··· DATA TO EXAMINE

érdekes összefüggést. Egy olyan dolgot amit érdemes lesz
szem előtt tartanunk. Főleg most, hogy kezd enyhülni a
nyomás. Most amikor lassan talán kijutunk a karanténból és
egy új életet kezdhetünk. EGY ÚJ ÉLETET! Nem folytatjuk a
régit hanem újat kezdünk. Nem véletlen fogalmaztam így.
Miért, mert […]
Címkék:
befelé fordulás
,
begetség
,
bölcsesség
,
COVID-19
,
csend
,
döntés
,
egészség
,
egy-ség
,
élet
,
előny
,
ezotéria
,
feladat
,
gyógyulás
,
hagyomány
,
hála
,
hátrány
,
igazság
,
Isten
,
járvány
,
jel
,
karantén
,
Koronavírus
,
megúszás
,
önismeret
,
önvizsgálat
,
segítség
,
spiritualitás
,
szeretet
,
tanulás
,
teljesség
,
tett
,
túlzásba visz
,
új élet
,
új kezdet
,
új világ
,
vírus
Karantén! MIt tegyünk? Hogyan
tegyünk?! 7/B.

······

**WORK TO BE COMPLETED**
Print all of the entries again, exactly as written.

**ANSWER SECTION**
érdekes összefüggést. Egy olyan dolgot amit érdemes lesz
szem előtt tartanunk. Főleg most, hogy kezd enyhülni a
nyomás. Most amikor lassan talán kijutunk a karanténból és
egy új életet kezdhetünk. EGY ÚJ ÉLETET! Nem folytatjuk a
régit hanem újat kezdünk. Nem véletlen fogalmaztam így.
Miért, mert […]
Címkék:
befelé fordulás
,
begetség
,
bölcsesség
,
COVID-19
,
csend
,
döntés
,
egészség
,
egy-ség
,
élet
,
előny
,
ezotéria
,
feladat
,
gyógyulás
,
hagyomány
,
hála
,
hátrány
,
igazság
,
Isten
,
járvány
,
jel
,
karantén
,
Koronavírus
,
megúszás
,
önismeret
,
önvizsgálat
,
segítség
,
spiritualitás
,
szeretet
,
tanulás
,
teljesség
,
tett
,
túlzásba visz
,
új élet
,
új kezdet
,
új világ
,
vírus
Karantén! MIt tegyünk? Hogyan
tegyünk?! 7/B.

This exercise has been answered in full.